Page 133: VI. Administrative Process. C. The Decree of Separation.
. Since the administrative hearing of separation cases is an exercise of the governing jurisdiction of the ordinary, his decision in the case should be incorporated in a formal decree. Besides the usual formalities specifying the title and the number of the case, the date of the precept and the identification of the litigants, elements necessary for any such document, the decree of the ordinary should clearly grant or refuse the petition of separation. If the separation is allowed, the decree must state explicitly whether it is to be permanent or temporary and, if the latter, whether it is for an indeterminate or a determinate period of time.”
. If the separation is temporary, some provision should be made for future reconciliation. The time for this may be given as a future date, as that coinciding with the lapse of the cause or as specified in some similar statement; that method is to be adopted which, in the discretion of the ordinary, the circumstances warrant. Some brief statement regarding the indissolubility of marriage, to call attention to the fact that this decree does not provide opportunity for any future marriage, seems appropriate.
. By attaching it to this decree, the ordinary may express whatever permission he wishes to allow in the matter of civil action. If this method is followed, special emphasis must be placed on the impossibility of the contracting of a future marriage and even of the indiscretion of any courtship in view of its nature as a very real occasion of sin. Moreover, the oath of the petitioner attesting to a sincere intention to be freed safely of the obligations arising from the marriage contract in the civil forum is required.
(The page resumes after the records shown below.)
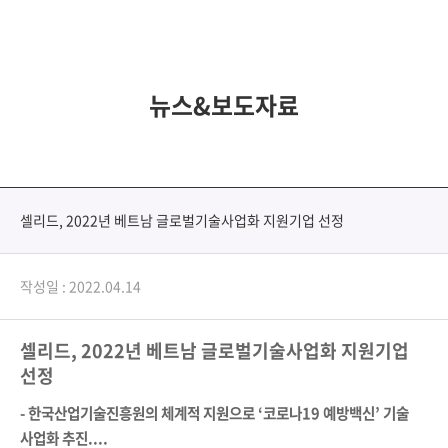
뉴스&보도자료
셀리드, 2022년 베트남 글로벌기술사업화 지원기업 선정
작성일 : 2022.04.14
셀리드
, 2022
년 베트남 글로벌기술사업화 지원기업
선정
-
한국산업기술진흥원의 체계적 지원으로
‘
코로나
19
예방백신
’
기술
사업화 추진....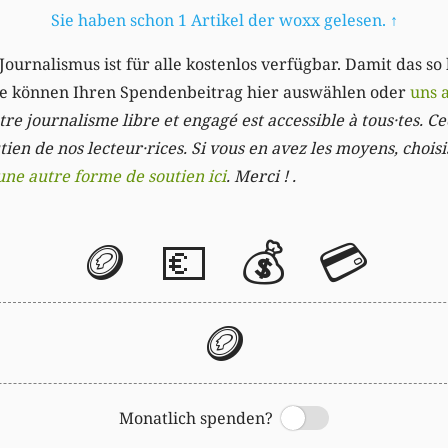
Sie haben schon 1 Artikel der woxx gelesen.
↑
Journalismus ist für alle kostenlos verfügbar. Damit das so
Sie können Ihren Spendenbeitrag hier auswählen oder
uns 
re journalisme libre et engagé est accessible à tous·tes. Cec
ien de nos lecteur·rices. Si vous en avez les moyens, chois
une autre forme de soutien ici
. Merci ! .
🪙
💶
💰
💳
🪙
Monatlich spenden?
Switch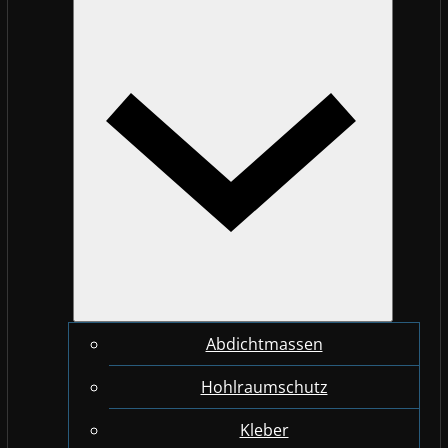
Abdichtmassen
Hohlraumschutz
Kleber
The oath should he appended to the decree of separation if both the decree and the permission for civil action are contained in the one document.
. The decree should be signed by the ordinary or by his delegate and notarized in the usual manner. Moreover, the oath of the party mentioned above should also contain not only the signature of the deponent but also the signature of two witnesses.
. Since the decree of separation and the provisions for civil action are essentially distinct matters, the ordinary may use separate documents to express his will regarding them. After granting a canonical separation he may wish to consider at greater length the causes presented for civil action. To do this would be most appropriate when one considers the gravity of his decision; for this reason at least, a separate decree permitting or refusing the petition for civil action may be executed. If this procedure is observed, for the avoidance of needless confusion, then the decree of permission should be incorporated in the file of the separation proceedings.
Page 147-148: “These writers [1885-1909], while not minimizing the great evils of divorce, nevertheless oppose the assertion that it was intrinsically evil and, therefore, never to be permitted. Their treatment consider this matter as never licit unless very grave and proportionate causes were present, as measured by a consideration of the evils and the insecurity afflicting an innocent spouse when there was no civil protection available and by a balancing of the good and evil which would result from divorce. […] [T]his opinion […] allowed such action [filing for civil divorce] only in those cases in which it was necessary to establish civil effects for an ecclesiastical granted separation. Moreover, it insisted on a grave and proportionate cause and the permission of the ordinary in every instance.”
Page 155-156: “The permission of the local Ordinary is necessary requisite for a licit action [filing for civil divorce] in every instance. It is his office to judge the gravity of the reasons for seeking this legal remedy, and it is but reasonable, as a means of preventing the abuses arising from private judgment in this matter, that he, the guardian of faith and morals in his territory, thoroughly familiar with the local civil statutes, should be the authority to issue this permission in worthy cases.”